Dans la fièvre indépendantiste, des «comités de défense du référendum» ont surgi un peu partout en Catalogne, prêts à descendre dans la rue contre le gouvernement espagnol... ou contre les dirigeants séparatistes s'ils faisaient marche arrière.

Lorsque des enseignants, des étudiants ou des parents se sont mobilisés pour défendre les bureaux de vote lors du référendum d'autodétermination interdit du 1er octobre dans cette région espagnole, l'évidence a sauté aux yeux: un mouvement populaire s'est formé et il est plutôt bien organisé.

Beaucoup de militants se réclament des «comités de défense du référendum», ou CDR, qui ont fleuri partout en Catalogne, dans les villages et les grandes villes comme Barcelone. Montés un mois avant le référendum, ces collectifs de voisins ont reçu l'appui de militants séparatistes rompus à l'action politique. Consigne suprême: empêcher par tous les moyens la police de fermer les bureaux de vote et faire en sorte que le référendum ait bien lieu.

Il a eu lieu, remporté avec 90% des voix selon les indépendantistes, mais les CDR ne se sont pas rangés pour autant.

Au contraire, ils sont prêts à se faire entendre dans la rue pour protester contre le gouvernement espagnol ou mettre la pression sur le dirigeant séparatiste catalan Carles Puigdemont, s'il recule.

Un message envoyé sur Telegram, l'application de messagerie cryptée dont raffolent les indépendantistes dit: «nous devons nous mobiliser pour demander la proclamation de la République indépendante de Catalogne et/ou la défendre une fois que ce sera chose faite».

«Nous sommes gonflés à bloc. Et je pense que ça peut même faire peur au gouvernement catalan», confirme Julia Coll, membre d'un CDR du quartier de l'Eixample à Barcelone.

«Trahison»

Madrid a donné jusqu'à lundi matin à M. Puigdemont pour dire si sa déclaration de la semaine dernière était, oui ou non, une proclamation d'indépendance. Dans l'affirmative, le gouvernement espagnol a annoncé qu'il prendrait les mesures nécessaires pour prendre le contrôle de la Catalogne.

Quoique fasse M. Puigdemont, il est probable que des manifestations auront lieu la semaine prochaine en Catalogne. Le parti d'extrême gauche CUP, l'influente association indépendantiste Assemblée nationale catalane (ANC) et différents mouvements étudiants ont déjà appelé à l'action.

Il est difficile de mesurer combien de personnes les CDR sont capables de mobiliser. Samedi, lors de leur première réunion au niveau régional dans la ville de Sabadell, des représentants de plus de 90 comités à travers la Catalogne étaient présents. Et leur ancrage local est fort.

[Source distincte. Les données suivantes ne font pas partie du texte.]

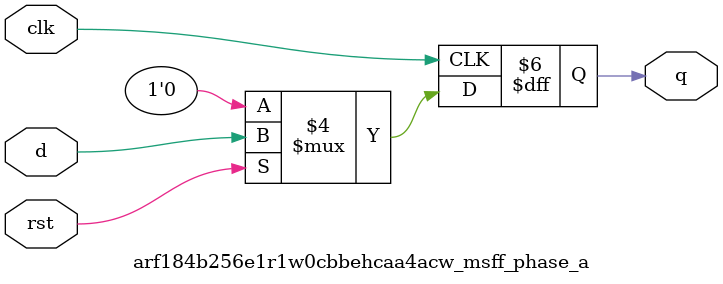
<source format=sv>
`ifndef ARF184B256E1R1W0CBBEHCAA4ACW_MSFF_PHASE_A_SV
`define ARF184B256E1R1W0CBBEHCAA4ACW_MSFF_PHASE_A_SV

module arf184b256e1r1w0cbbehcaa4acw_msff_phase_a #
(
  parameter DWIDTH = 1
)
(
  input  logic [DWIDTH-1:0] d,
  input  logic clk,
  input  logic rst,
  output logic [DWIDTH-1:0] q
);

always_ff @ (posedge clk) begin
  if (~rst) begin
    q <= '0;
  end
  else begin
    q <= d;
  end
end

endmodule // arf184b256e1r1w0cbbehcaa4acw_msff_phase_a

`endif // ARF184B256E1R1W0CBBEHCAA4ACW_MSFF_PHASE_A_SV
</source>
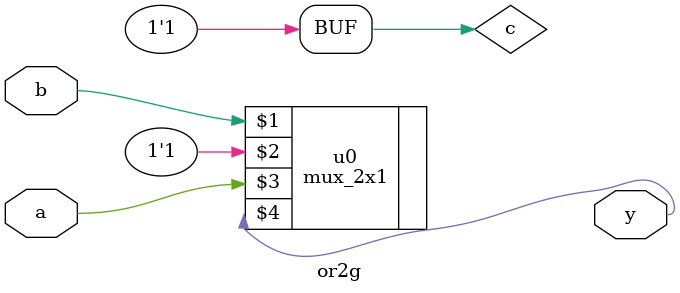
<source format=v>
`include "mux_2x1.v" 
module or2g(a,b,y);
input a,b;
wire c;
output y;
// mux_2x1(i0, i1, sel, y);

assign c=a|(~a);

mux_2x1 u0(b,c,a,y);

endmodule

</source>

«Des réunions ont été organisées dans les quartiers pour voir quel rôle les citoyens pouvaient jouer le jour du vote», explique un des participants, Gerard Munoz. À Barcelone, ajoute-t-il, les CDR, dont le nom rappelle les Comités de défense de la révolution cubaine, qui permettent au parti communiste d'encadrer les quartiers, ont été animés essentiellement par des activistes très politisés de l'extrême gauche locale.

Beaucoup sont issus de la CUP, notamment du courant Endavant, et des Arran, des jeunes radicaux liés au parti qui ont organisé des manifestations contre le tourisme cet été et ont hurlé à la «trahison» mardi lorsque M. Puigdemont a suspendu sa déclaration d'indépendance.

«Vous ruinez la Catalogne»

Ailleurs, des citoyens se sont organisés eux-mêmes, ajoute Gerard Munoz.

Au fil des jours, les troupes ont gonflé et à l'approche du référendum les comités ont appelé des associations de parents d'élèves pour leur demander de les aider à occuper les écoles qui devaient servir de bureaux de vote.

Certaines associations ont accepté, organisant des veillées ou des tournois sans fin de volley-ball pour empêcher la police de fermer les établissements.

Selon David Carmona, 29 ans, issu du CDR de Sant Andreu, un autre quartier de Barcelone, au moins un militant expérimenté était présent dans chaque bureau de vote pour expliquer aux autres «comment agir et comment se défendre au cas où la police arrive». Et la police est arrivée, intervenant dans certains endroits avec violence, blessant notamment grièvement un homme à l'oeil.

Au CDR de Sant Andreu, lors d'une réunion samedi, certains réfléchissaient déjà à changer l'appellation de leur mouvement en «comités pour la défense de la République» ou comment augmenter la pression économique sur Madrid.

Mais la population est profondément divisée sur la question de l'indépendance. «Vous êtes en train de ruiner la Catalogne», leur a crié un passant, ulcéré.